Remarkable Precision
The outcome of Bialek’s elegant mathematical descriptions is that cells identify their position in the developing fly embryo with remarkable precision — accuracy to within 1 percent — using the concentration of the gap proteins. Consider gap protein 2 which has a high concentration in the middle of the embryo. Cells in this region experience the maximum concentration of gap protein 2 and thus “know” they are in the middle. This protein provides precise information at the center but has ambiguity at the flanks and uncertainty at the ends. If this were the only gap protein, cells at the head and tail of the embryo would be indistinguishable. However, the presence of multiple gap proteins removes this ambiguity, enabling cells to determine their position. For this to happen, cells must read out the information in the gap protein concentration optimally.
Thus, not only is the measuring of the concentration optimal, but concentration of the inputs appears optimized as well. Bialek hypothesizes that the concentration of maternal inputs should be centered on the point of maximum sensitivity as well as being distributed far enough from each other that they can drive the production of the gap proteins through the complete dynamic range.
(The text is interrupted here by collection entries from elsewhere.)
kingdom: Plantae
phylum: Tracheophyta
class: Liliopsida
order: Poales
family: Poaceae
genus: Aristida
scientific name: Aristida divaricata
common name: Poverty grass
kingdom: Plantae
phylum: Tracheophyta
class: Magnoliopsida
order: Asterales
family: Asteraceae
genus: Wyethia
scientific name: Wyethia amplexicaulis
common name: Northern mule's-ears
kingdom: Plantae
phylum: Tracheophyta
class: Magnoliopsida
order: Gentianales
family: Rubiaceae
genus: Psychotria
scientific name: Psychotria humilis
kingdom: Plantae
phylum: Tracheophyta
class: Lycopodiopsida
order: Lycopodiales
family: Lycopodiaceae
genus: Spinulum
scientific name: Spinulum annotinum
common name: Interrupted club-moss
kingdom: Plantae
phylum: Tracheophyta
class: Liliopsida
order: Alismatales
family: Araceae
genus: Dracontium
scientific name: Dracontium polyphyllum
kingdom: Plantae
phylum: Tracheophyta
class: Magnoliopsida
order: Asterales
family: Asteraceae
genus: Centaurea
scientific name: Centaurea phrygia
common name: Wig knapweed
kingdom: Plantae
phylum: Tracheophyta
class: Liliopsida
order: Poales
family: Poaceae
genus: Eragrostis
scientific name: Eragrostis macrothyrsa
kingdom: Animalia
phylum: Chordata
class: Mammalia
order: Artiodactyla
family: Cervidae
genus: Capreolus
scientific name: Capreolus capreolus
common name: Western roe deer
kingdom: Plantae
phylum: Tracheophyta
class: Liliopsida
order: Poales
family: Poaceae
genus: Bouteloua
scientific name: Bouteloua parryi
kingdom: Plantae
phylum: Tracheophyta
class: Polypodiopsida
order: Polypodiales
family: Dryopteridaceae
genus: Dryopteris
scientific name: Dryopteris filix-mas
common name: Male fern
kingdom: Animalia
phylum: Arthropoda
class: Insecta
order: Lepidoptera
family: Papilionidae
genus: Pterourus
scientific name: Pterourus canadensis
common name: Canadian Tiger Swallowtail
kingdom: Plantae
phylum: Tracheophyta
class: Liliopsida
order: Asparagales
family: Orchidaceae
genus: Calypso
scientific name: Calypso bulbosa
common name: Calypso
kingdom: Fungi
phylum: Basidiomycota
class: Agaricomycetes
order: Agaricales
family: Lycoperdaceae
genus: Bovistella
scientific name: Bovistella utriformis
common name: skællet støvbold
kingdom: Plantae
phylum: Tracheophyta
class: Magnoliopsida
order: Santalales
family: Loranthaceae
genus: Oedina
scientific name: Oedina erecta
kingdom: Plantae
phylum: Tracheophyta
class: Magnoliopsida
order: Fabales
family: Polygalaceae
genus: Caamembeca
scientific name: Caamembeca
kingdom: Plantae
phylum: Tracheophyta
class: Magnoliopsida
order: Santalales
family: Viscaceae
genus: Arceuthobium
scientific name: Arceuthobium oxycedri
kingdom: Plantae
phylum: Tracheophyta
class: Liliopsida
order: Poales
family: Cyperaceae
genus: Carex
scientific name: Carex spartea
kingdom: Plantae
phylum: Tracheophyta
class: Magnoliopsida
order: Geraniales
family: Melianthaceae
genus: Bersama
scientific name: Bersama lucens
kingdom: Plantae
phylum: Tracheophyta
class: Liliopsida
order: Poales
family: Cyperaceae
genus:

Bialek notes that the best way to achieve this is to “use inputs in inverse proportion to their noise levels.” By noise, he means the fluctuation in concentration around the mean. Bialek says this is exactly how we communicate — i.e., we avoid using words we can’t spell or, when speaking a foreign language, we steer clear of grammar that we might use incorrectly. Bialek reports that this is what occurs in the developing fly embryo: “Thus optimization of information transmission predicts a match between the positional noise levels and the distribution of cell positions, and this match is sufficiently good that it brings the embryo within 2 percent of the optimum.” Indeed, after analysis, the concentrations of the inputs appear optimized: “Somehow the signal and noise (and even the covariances) of all four gap genes conspire to generate nearly constant precision.”
In Summary
The optimization of information flow in biological systems (meaning the information flow from the maternal inputs, through the gap gene network and then the pair-rule genes, resulting in the cell’s capacity to measure its position at the 1 percent accuracy level) is not just a fascinating area of study. It’s also a powerful demonstration of how assuming optimality — the best design possible — can provide deep insights into the complexity of life.
Bialek’s findings have implications for theories about origins, namely evolution and design. For example, Bialek’s demonstration that optimization is present in fruit fly development requires evolutionary biology to demonstrate that the mechanism of random mutation and natural selection can push to such optima. Bialek himself surmises that this is the case. But strong evidence already exists that evolution neither has the time nor the creativity to explore the degrees of freedom necessary to arrive at such optima (here, here, here).
Design and engineering, on the other hand, present a compelling alternative. Designers, by their nature, operate with foresight and intent, qualities that seem necessary for achieving optimized systems. And we know optimality is something designers can achieve, because they operate outside the system with a greater understanding of the goals and with the ability to use mathematical abstractions. Ultimately, the scientific community must remain open to whichever theory best aligns with the data, allowing evidence, rather than preconceptions, to guide the debate. I hope Bialek’s work challenges us all to reconsider the mechanisms behind the remarkable optimality observed in biological systems.